USING THE INFORMATION |
**1.** Decide whether each statement agrees with the text on CHG bathing in ICUs, answering yes or no and quoting the deciding words. (a) VRE incidence is rising in many national samples. (b) Ceftaroline is named as an antibiotic targeting MRSA that is not vancomycin. (c) When independent observers looked closely, hand hygiene compliance was 40-60%.
**2.** Retype the stretch of the text on CHG bathing in ICUs from "The recent MRSA" through "them in a bit.", keeping every word and mark unchanged.

[DOCUMENT SEGMENT]

Is it time to ditch CHG bathing in ICUs and get back to basic infection control?

We are at an interesting inflection point in infection control. On the one hand MRSA is in decline and VRE has flat or declining incidence in many national samples. Yet on the other, we have largely pulled back from what is considered traditional infection control practice. It is important for us to understand what may be driving the declines in MRSA (and to a lesser extent VRE) and on what shaky foundation these declines are actually resting.

The recent MRSA decline is due to multiple factors including the underlying epidemiology of the pathogen, host immunity and the emergence of effective antibiotics targeting MRSA that are not named vancomycin (e.g. linezolid, daptomycin, ceftaroline). These factors are intertwined. For example, recent CA-MRSA strains have susceptibility to many existing antibiotics (e.g. clindamycin, tmp-sulfa), which highlights the complexity of the underlying reasons for MRSA's decline. I should also mention the antibiotics CHG and mupirocin here too, but I'll get back to them in a bit.

During the past decade, we've also seen a decline in the importance of basic infection control. Many of you will disagree with this statement but let me explain. The cornerstone of infection control has always been hand hygiene compliance and yet very little "honest" attention is paid to it. There is now so much pressure to report hand hygiene compliance rates greater than 90% that we have hit the target without actually improving compliance. Over and over in studies at hospitals across the US where we've looked, hospitals are reporting compliance rates over 90% and it's actually 40-60%, when we look closely with independent observers. Why does this matter? Because when we believe it's 90%, we ignore it.

[/DOCUMENT SEGMENT]
[DATA SECTION]

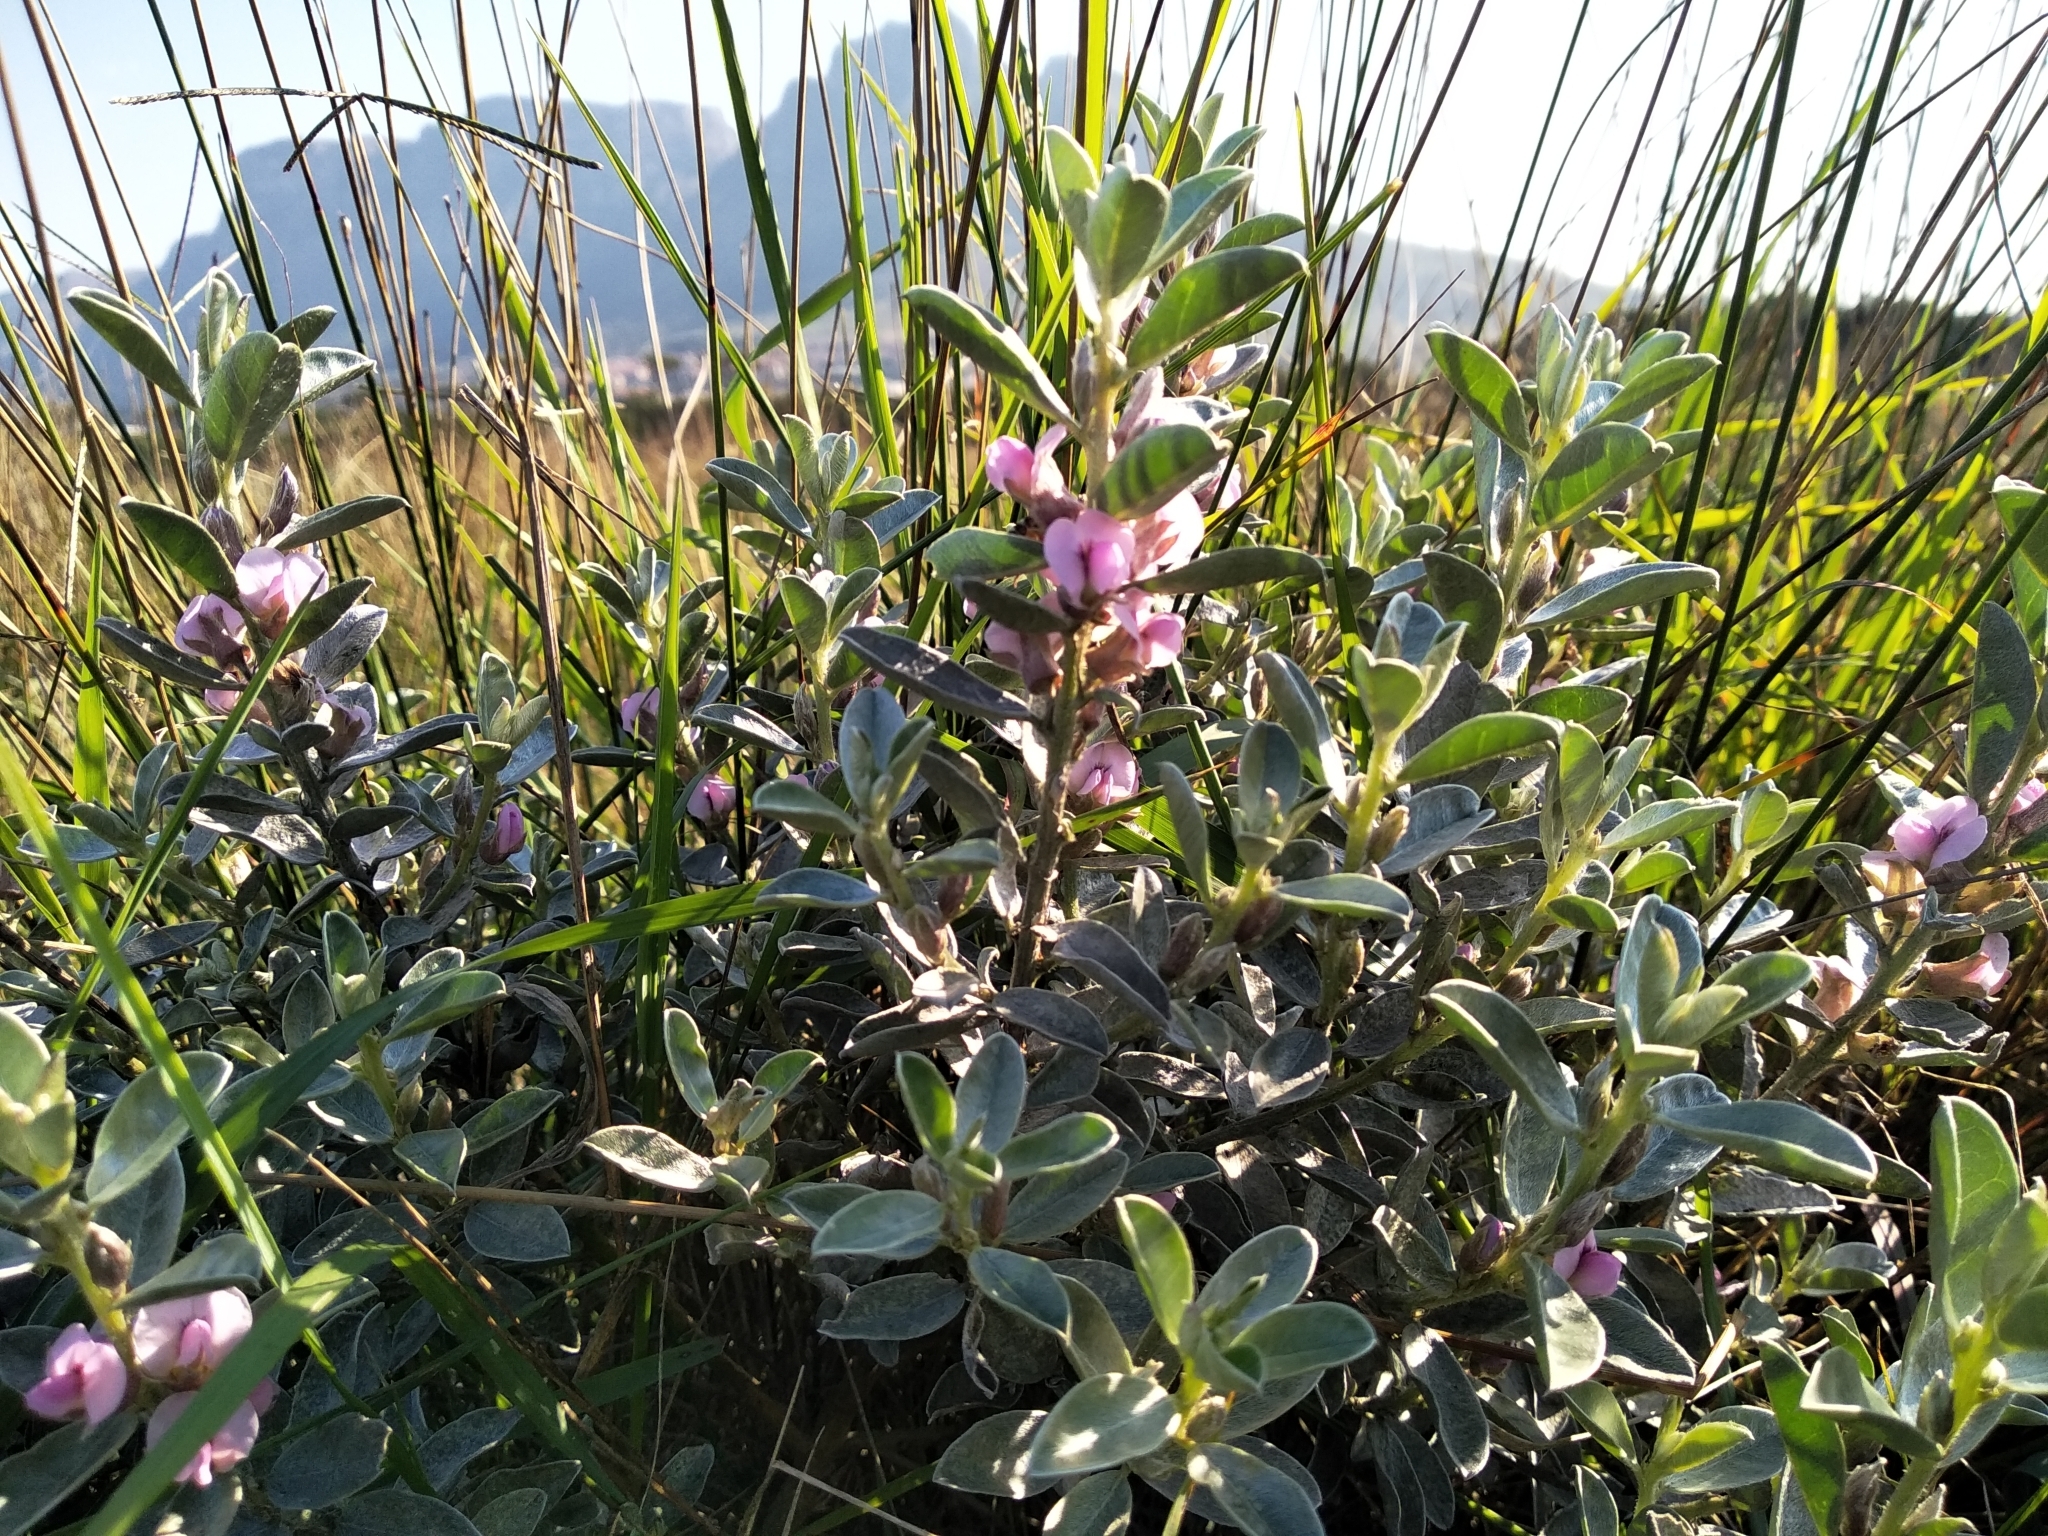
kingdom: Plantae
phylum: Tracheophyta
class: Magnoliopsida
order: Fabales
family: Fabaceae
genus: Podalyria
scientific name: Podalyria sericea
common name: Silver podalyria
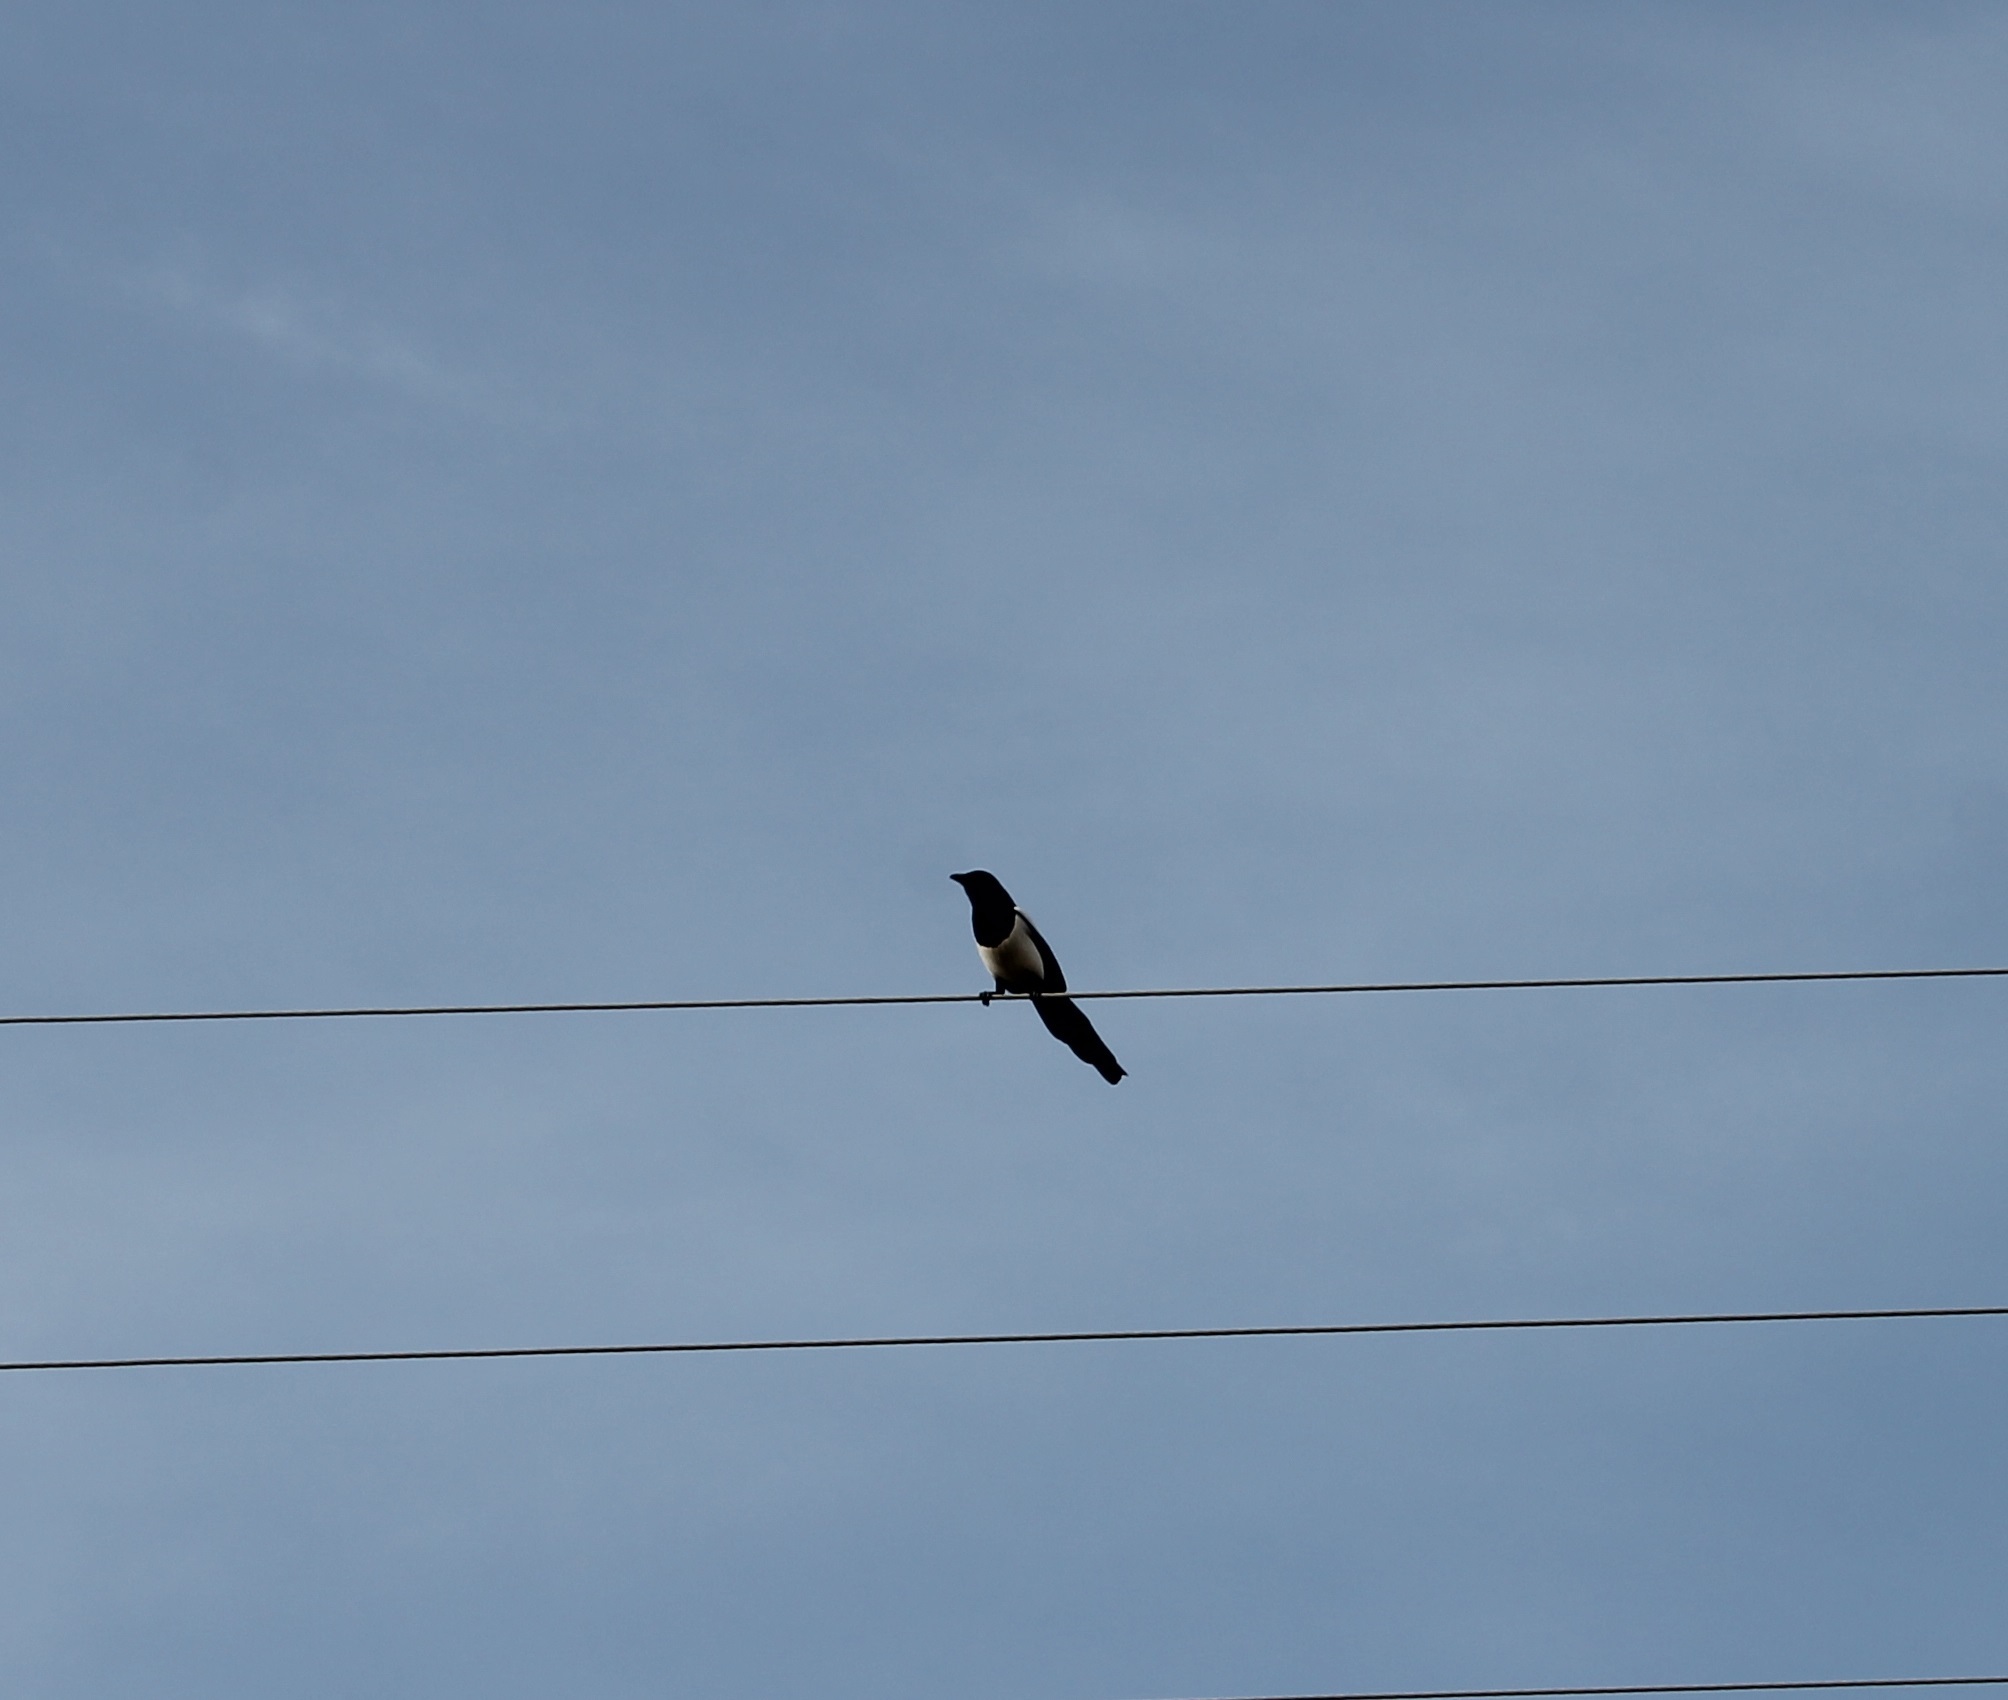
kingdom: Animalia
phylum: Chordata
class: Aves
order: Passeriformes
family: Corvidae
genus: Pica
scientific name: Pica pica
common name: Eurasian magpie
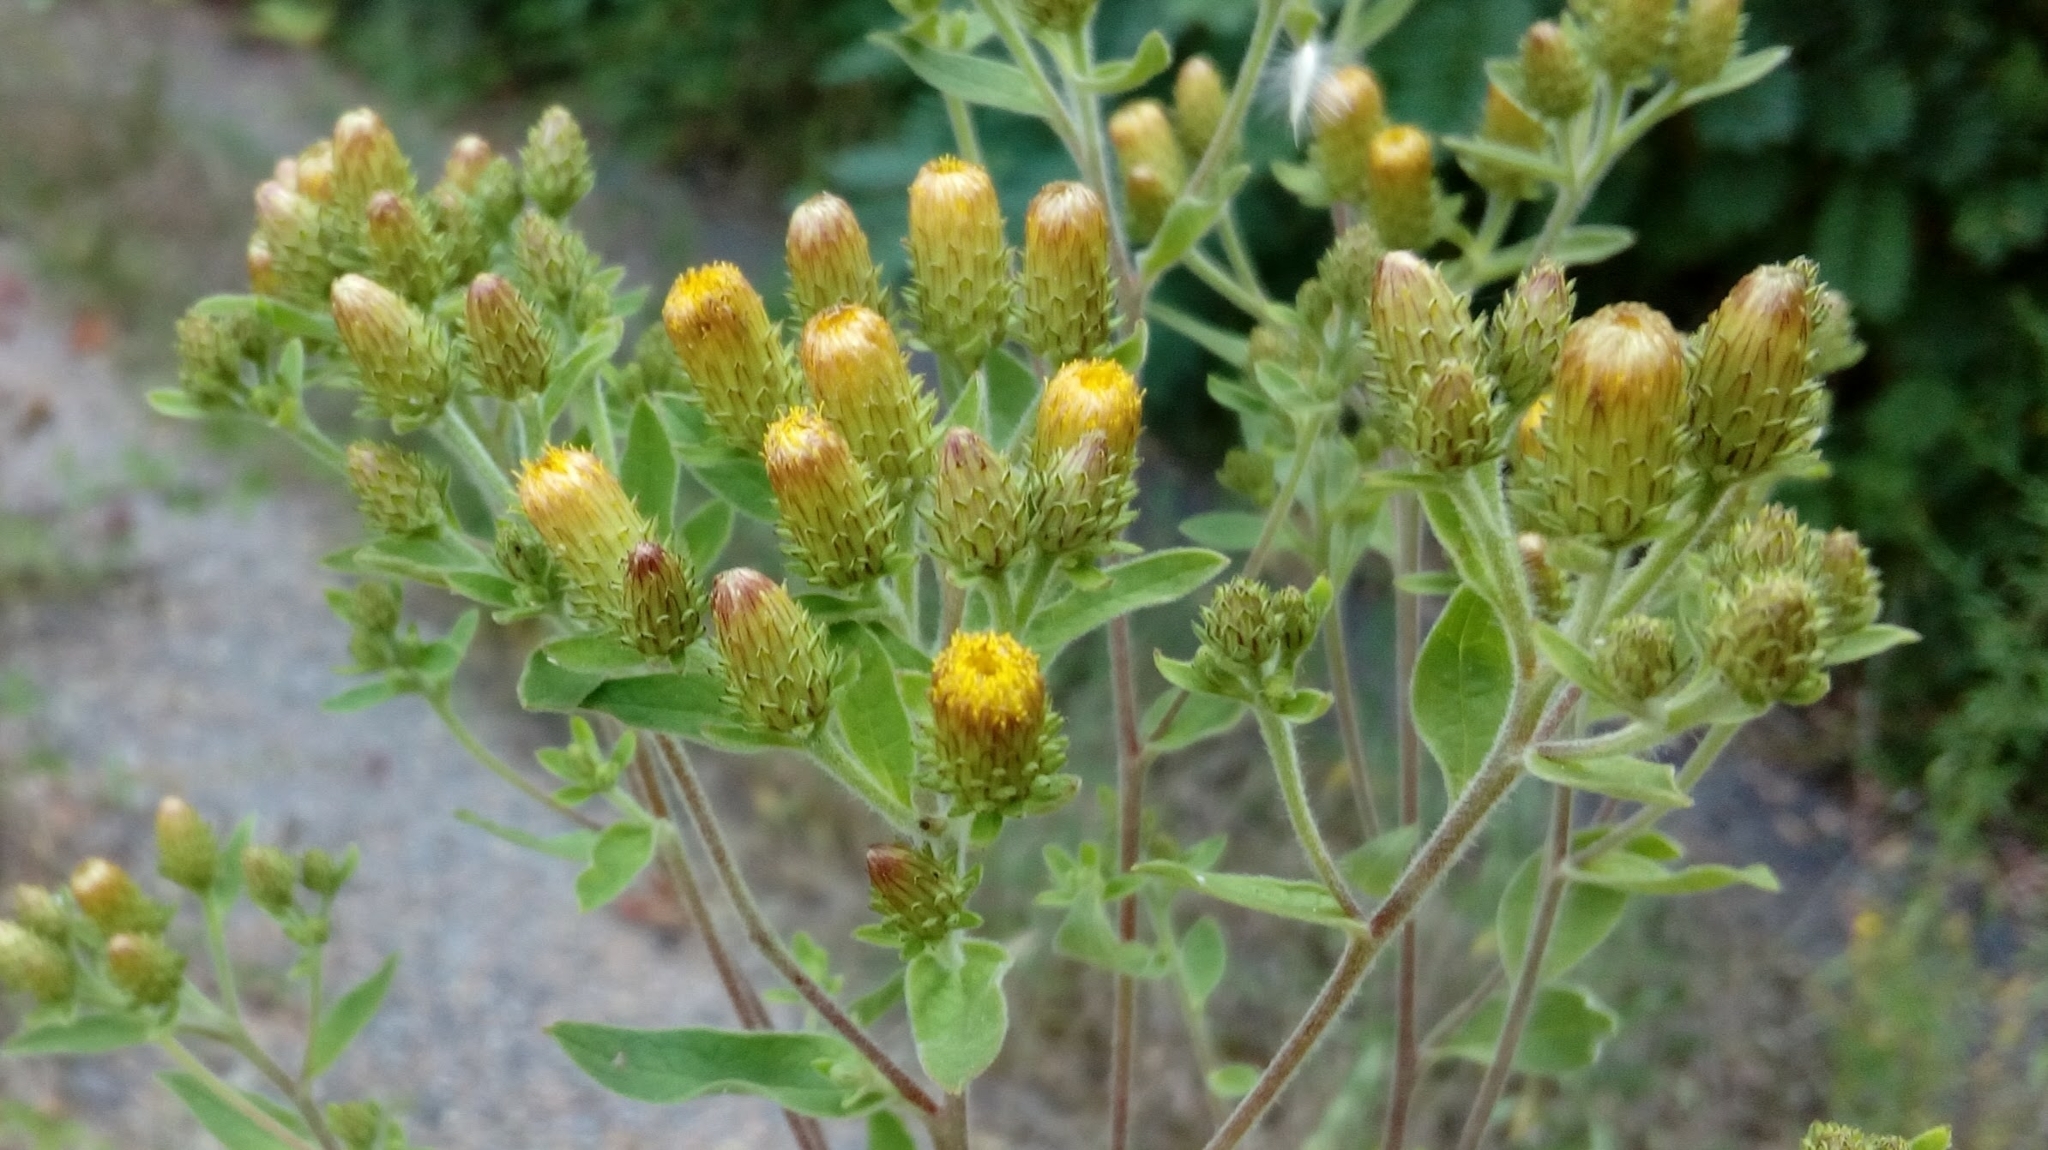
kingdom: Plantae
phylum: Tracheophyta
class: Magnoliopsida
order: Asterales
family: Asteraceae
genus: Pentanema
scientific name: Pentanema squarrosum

[/DATA SECTION]

ANSWERS FOR EACH ITEM |
**1.**
(a) No: "VRE has flat or declining incidence in many national samples"
(b) Yes: "effective antibiotics targeting MRSA that are not named vancomycin (e.g. linezolid, daptomycin, ceftaroline)"
(c) Yes: "it's actually 40-60%, when we look closely with independent observers"

**2.**
The recent MRSA decline is due to multiple factors including the underlying epidemiology of the pathogen, host immunity and the emergence of effective antibiotics targeting MRSA that are not named vancomycin (e.g. linezolid, daptomycin, ceftaroline). These factors are intertwined. For example, recent CA-MRSA strains have susceptibility to many existing antibiotics (e.g. clindamycin, tmp-sulfa), which highlights the complexity of the underlying reasons for MRSA's decline. I should also mention the antibiotics CHG and mupirocin here too, but I'll get back to them in a bit.